Extracted records:
* * *
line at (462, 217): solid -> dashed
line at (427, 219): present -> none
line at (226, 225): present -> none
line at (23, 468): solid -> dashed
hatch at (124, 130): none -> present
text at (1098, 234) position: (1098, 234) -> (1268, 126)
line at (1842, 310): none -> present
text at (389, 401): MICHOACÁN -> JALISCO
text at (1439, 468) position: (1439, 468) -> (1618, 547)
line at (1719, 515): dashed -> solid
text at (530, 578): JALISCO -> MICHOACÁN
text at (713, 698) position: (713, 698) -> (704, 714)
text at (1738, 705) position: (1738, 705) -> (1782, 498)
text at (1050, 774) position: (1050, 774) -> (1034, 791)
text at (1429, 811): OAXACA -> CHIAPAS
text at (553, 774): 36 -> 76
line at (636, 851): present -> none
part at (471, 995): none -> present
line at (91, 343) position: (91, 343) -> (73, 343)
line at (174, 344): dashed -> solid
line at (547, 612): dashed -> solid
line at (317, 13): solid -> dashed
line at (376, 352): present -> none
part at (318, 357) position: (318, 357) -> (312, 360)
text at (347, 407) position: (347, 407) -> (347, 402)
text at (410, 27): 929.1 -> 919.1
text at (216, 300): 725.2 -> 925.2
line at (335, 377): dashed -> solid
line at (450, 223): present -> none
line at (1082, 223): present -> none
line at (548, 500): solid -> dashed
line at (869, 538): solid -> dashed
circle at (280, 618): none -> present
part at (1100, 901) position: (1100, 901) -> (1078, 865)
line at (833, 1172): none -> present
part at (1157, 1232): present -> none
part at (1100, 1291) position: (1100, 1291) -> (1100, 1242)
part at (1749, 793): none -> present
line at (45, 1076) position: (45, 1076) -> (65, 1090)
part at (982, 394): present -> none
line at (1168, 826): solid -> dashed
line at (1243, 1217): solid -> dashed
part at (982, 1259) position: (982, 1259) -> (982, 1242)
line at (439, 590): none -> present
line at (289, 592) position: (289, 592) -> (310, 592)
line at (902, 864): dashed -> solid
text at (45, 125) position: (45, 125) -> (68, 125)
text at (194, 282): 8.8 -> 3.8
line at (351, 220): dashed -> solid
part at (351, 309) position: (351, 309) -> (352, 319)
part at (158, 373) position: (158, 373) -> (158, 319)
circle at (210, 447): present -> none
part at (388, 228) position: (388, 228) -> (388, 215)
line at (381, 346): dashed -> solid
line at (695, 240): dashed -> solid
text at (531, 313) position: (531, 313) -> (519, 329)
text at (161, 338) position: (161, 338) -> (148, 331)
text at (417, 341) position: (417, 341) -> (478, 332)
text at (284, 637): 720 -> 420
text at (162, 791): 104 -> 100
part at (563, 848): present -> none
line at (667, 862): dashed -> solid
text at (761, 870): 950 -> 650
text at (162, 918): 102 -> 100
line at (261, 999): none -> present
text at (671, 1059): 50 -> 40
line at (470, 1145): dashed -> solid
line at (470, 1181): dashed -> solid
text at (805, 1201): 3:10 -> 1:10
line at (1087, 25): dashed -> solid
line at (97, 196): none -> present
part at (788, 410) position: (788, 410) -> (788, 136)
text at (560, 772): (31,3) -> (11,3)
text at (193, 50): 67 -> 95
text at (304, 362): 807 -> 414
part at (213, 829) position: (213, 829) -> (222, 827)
* * *
> **What the task requires**
Rewrite all of the rows above as a numbered list, leaving out any blank lines.

> **Answer**
1. line at (462, 217): solid -> dashed
2. line at (427, 219): present -> none
3. line at (226, 225): present -> none
4. line at (23, 468): solid -> dashed
5. hatch at (124, 130): none -> present
6. text at (1098, 234) position: (1098, 234) -> (1268, 126)
7. line at (1842, 310): none -> present
8. text at (389, 401): MICHOACÁN -> JALISCO
9. text at (1439, 468) position: (1439, 468) -> (1618, 547)
10. line at (1719, 515): dashed -> solid
11. text at (530, 578): JALISCO -> MICHOACÁN
12. text at (713, 698) position: (713, 698) -> (704, 714)
13. text at (1738, 705) position: (1738, 705) -> (1782, 498)
14. text at (1050, 774) position: (1050, 774) -> (1034, 791)
15. text at (1429, 811): OAXACA -> CHIAPAS
16. text at (553, 774): 36 -> 76
17. line at (636, 851): present -> none
18. part at (471, 995): none -> present
19. line at (91, 343) position: (91, 343) -> (73, 343)
20. line at (174, 344): dashed -> solid
21. line at (547, 612): dashed -> solid
22. line at (317, 13): solid -> dashed
23. line at (376, 352): present -> none
24. part at (318, 357) position: (318, 357) -> (312, 360)
25. text at (347, 407) position: (347, 407) -> (347, 402)
26. text at (410, 27): 929.1 -> 919.1
27. text at (216, 300): 725.2 -> 925.2
28. line at (335, 377): dashed -> solid
29. line at (450, 223): present -> none
30. line at (1082, 223): present -> none
31. line at (548, 500): solid -> dashed
32. line at (869, 538): solid -> dashed
33. circle at (280, 618): none -> present
34. part at (1100, 901) position: (1100, 901) -> (1078, 865)
35. line at (833, 1172): none -> present
36. part at (1157, 1232): present -> none
37. part at (1100, 1291) position: (1100, 1291) -> (1100, 1242)
38. part at (1749, 793): none -> present
39. line at (45, 1076) position: (45, 1076) -> (65, 1090)
40. part at (982, 394): present -> none
41. line at (1168, 826): solid -> dashed
42. line at (1243, 1217): solid -> dashed
43. part at (982, 1259) position: (982, 1259) -> (982, 1242)
44. line at (439, 590): none -> present
45. line at (289, 592) position: (289, 592) -> (310, 592)
46. line at (902, 864): dashed -> solid
47. text at (45, 125) position: (45, 125) -> (68, 125)
48. text at (194, 282): 8.8 -> 3.8
49. line at (351, 220): dashed -> solid
50. part at (351, 309) position: (351, 309) -> (352, 319)
51. part at (158, 373) position: (158, 373) -> (158, 319)
52. circle at (210, 447): present -> none
53. part at (388, 228) position: (388, 228) -> (388, 215)
54. line at (381, 346): dashed -> solid
55. line at (695, 240): dashed -> solid
56. text at (531, 313) position: (531, 313) -> (519, 329)
57. text at (161, 338) position: (161, 338) -> (148, 331)
58. text at (417, 341) position: (417, 341) -> (478, 332)
59. text at (284, 637): 720 -> 420
60. text at (162, 791): 104 -> 100
61. part at (563, 848): present -> none
62. line at (667, 862): dashed -> solid
63. text at (761, 870): 950 -> 650
64. text at (162, 918): 102 -> 100
65. line at (261, 999): none -> present
66. text at (671, 1059): 50 -> 40
67. line at (470, 1145): dashed -> solid
68. line at (470, 1181): dashed -> solid
69. text at (805, 1201): 3:10 -> 1:10
70. line at (1087, 25): dashed -> solid
71. line at (97, 196): none -> present
72. part at (788, 410) position: (788, 410) -> (788, 136)
73. text at (560, 772): (31,3) -> (11,3)
74. text at (193, 50): 67 -> 95
75. text at (304, 362): 807 -> 414
76. part at (213, 829) position: (213, 829) -> (222, 827)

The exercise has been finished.